El sitio donde escribe y el sitio desde el que escribe, las fechas de su bibliografía o las circunstancias de su biografía definirán estas varias periferias de Martín Vivaldi. No importa que su debut muestre una voz que es firme y que servirá como punto de partida a obras posteriores, no importa que las constantes de su discurso -el decir clásico y claro al mismo tiempo, buscando el zarandeo y la comunicación, y el desamor y el encuentro con una misma y la naturaleza que refleja la emoción como temas- se desarrollen en los poemas iniciales: Martín Vivaldi no está.

No está en Madrid ni en Barcelona ni en Sevilla ni en Málaga, cuatro ciudades de intensa actividad literaria en sus inicios, sino en Granada: se le aprecia por su amor a los libros, por sus entusiastas y sabias recomendaciones literarias, asiste de vez en cuando al Café Granada de su ciudad y viaja para acompañar al grupo Versos al Aire Libre, pero no está.
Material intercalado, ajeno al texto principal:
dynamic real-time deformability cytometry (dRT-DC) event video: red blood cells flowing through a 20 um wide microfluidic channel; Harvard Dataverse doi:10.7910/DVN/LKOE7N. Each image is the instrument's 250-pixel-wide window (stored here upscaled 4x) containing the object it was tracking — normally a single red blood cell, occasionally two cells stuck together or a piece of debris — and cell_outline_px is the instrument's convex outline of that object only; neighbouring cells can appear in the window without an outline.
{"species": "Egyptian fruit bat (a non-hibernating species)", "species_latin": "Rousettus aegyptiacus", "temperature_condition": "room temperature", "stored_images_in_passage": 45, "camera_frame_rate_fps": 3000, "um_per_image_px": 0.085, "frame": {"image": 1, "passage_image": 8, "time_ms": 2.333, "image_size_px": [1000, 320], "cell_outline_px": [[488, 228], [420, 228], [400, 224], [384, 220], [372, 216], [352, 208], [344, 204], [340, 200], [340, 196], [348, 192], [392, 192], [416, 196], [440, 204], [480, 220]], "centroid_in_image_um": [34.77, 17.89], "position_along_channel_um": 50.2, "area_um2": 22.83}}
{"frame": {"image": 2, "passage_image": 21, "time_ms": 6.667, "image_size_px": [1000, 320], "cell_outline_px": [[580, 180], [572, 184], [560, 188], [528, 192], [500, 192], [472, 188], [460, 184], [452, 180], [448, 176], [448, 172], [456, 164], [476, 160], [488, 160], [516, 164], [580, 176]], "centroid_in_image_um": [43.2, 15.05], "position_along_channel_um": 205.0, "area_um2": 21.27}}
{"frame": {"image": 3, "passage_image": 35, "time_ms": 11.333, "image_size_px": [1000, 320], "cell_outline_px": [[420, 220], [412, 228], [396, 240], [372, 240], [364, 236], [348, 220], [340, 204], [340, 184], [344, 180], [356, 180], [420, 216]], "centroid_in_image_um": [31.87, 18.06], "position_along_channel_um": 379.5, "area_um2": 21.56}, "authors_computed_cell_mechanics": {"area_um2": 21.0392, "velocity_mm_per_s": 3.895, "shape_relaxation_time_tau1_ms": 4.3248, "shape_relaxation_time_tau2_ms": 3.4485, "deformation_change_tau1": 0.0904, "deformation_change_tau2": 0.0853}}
Está en la escritura: en los cincuenta publica El alma desvelada (1953) y el simbólico Cumplida soledad (1958), e inaugurará su ritmo de dos poemarios por década hasta la de los ochenta, ya jubilada, cuando sume a sus dos entregas habituales la edición en Silene -en Granada, una vez más- de su obra reunida, Tiempo a la orilla.

Con este título, ella misma se sitúa: a la orilla, en el margen, lejos del rumbo habitual y poderoso. En sus primeros años granadinos fuma, viste con pantalones, acude a los bares para hablar sobre literatura con sus colegas -todos en masculino-, vive sola -el desengaño amoroso que atraviesa su escritura le empuja a decidir que no se casará ni tendrá hijos- y gana un sueldo que le permite ser independiente. Esto ocurre en un país en blanco y negro, en una ciudad muy lejana a aquella que le rendirá tributo en el Bulevar de Granadinos Ilustres, años antes de que falleciera junto a un libro de Virginia Woolf; esto ocurre, también, a una mujer perteneciente a una familia vinculada a la República. Fuera de la geografía, fuera de cierta sociedad, fuera de la ideología: tres heridas que duelen al leer versos como ese "elenamente triste", ese "elenísimamente desesperada y triste", con los que se definió esta mujer anticipada.

Porque Elena Martín Vivaldi adelantó el reloj para algunas decisiones, pero su relación con la poesía -parsimoniosa y demorada, atendiendo a lo importante: pensar, corregir- la dejó fuera de la cronología y fuera del canon. Demasiado joven para la Generación del 27, algo mayor para la Generación del 36 -nació tres años antes de Miguel Hernández o Luis Rosales, se anticipó en nueve a Susana March-, incorporada tarde al mundo literario, quizá un olvido marque su propio olvido: no está en la antología Poesía femenina española 1939-1950, que editó Bruguera en 1967, y en la que Carmen Conde seleccionó a las poetas fundamentales de ese periodo. Martín Vivaldi apenas había publicado su ópera prima por entonces, pero Conde no la conoce o no la considera, y su poesía no figura en ese libro importante en su época, ajeno hoy a los lectores y útil para quienes fijan los nombres que se inscriben en la historia. Los poetas granadinos de las generaciones siguientes leerán a Elena Martín Vivaldi, favorecerán que se publiquen sus poemas a nivel nacional -la antología Las ventanas iluminadas, al cuidado de Luis García Montero y Rafael Juárez, vio la luz en Hiperión en 1997-, organizarán congresos y homenajes en su centenario, y aún así no se situará en el lugar que le corresponde a Elena Martín Vivaldi: la mujer que espera en el bulevar, la mujer que quizá no estuviera, pero sí que fue.